Brain Implant Helps Man Feel Sensation On Robotic Arm; Shakes Hands With Obama

In 2004, Nathan Copeland was involved in a car accident that left him paralyzed from the chest down. Thanks to a recent breakthrough by the medical and robotics field, he can now feel sensation through his bionic arm.

Copeland is just one of the many patients helping researchers at the University of Pittsburgh Medical Center in testing out brain interfaces to see how technology can better the lives of paralyzed individuals. This advancement in medical science has recently brought Copeland face to face with U.S. President Barack Obama.

Copeland Shakes Hand and First-Bumps Obama

"Let's see what you got," Obama told Copeland after meeting with him at a science event arranged by the White House in Pittsburgh. The 30-year-old responded by fist-bumping and shaking hands with the president, to which Obama expressed his amazement at the bionic arm's precision, reported the Telegraph.
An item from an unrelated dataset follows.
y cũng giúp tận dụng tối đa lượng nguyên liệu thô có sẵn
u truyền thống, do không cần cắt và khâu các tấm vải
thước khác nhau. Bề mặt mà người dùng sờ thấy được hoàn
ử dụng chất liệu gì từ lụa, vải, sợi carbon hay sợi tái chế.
The technology behind the feat is a series of brain chips that were placed inside Copeland's head. The chips allow him to manipulate the robotic hand with sensors that send electric impulses to his brain.

The U.S. president went on to add that this technology will only get better as the years roll by where further development will push it up to a far more sophisticated level. Copeland himself described the sensation that the breakthrough brought as being "weird."

This research is part of a broader search to find answers that would lead experts in developing artificial limbs that can feel. In a report released by the Pittsburgh team on Thursday, they revealed some of the results that their study uncovered.

The researchers placed a blindfold on Copeland and had him identify which finger of the robotic arm they were touching. Copeland correctly recognized what index it was with an 84 percent accuracy.

"The majority of them, it felt like a pressure or a tingling," he said. When a researcher touched two fingers at once, Copeland laughed saying, "Are you trying to be tricky or something?"

Robotic Arm Taking Researchers A Step Closer To Their Ultimate Goal

"During the initial weeks after implant, the participant reported spontaneous sensations in the absence of electrical stimulation, often described as tingling, occurring throughout his right hand and arm, which were of moderate intensity and frequency but not bothersome," the team wrote. Copeland eventually started feeling actual contact, said NBCNews.

This medical advancement is a remarkable step towards the researchers' goal. Sensation, as it's known, is an integral part of human interaction with objects.

"People have an incredibly difficult time interacting with objects, picking objects up, manipulating them, doing fairly basic things with the hand if they don't have a very basic sense of touch," Robert Gaunt, a Pittsburgh assistant professor of rehabilitation who led the new study, said. With this breakthrough, however, that difficulty has been significantly reduced.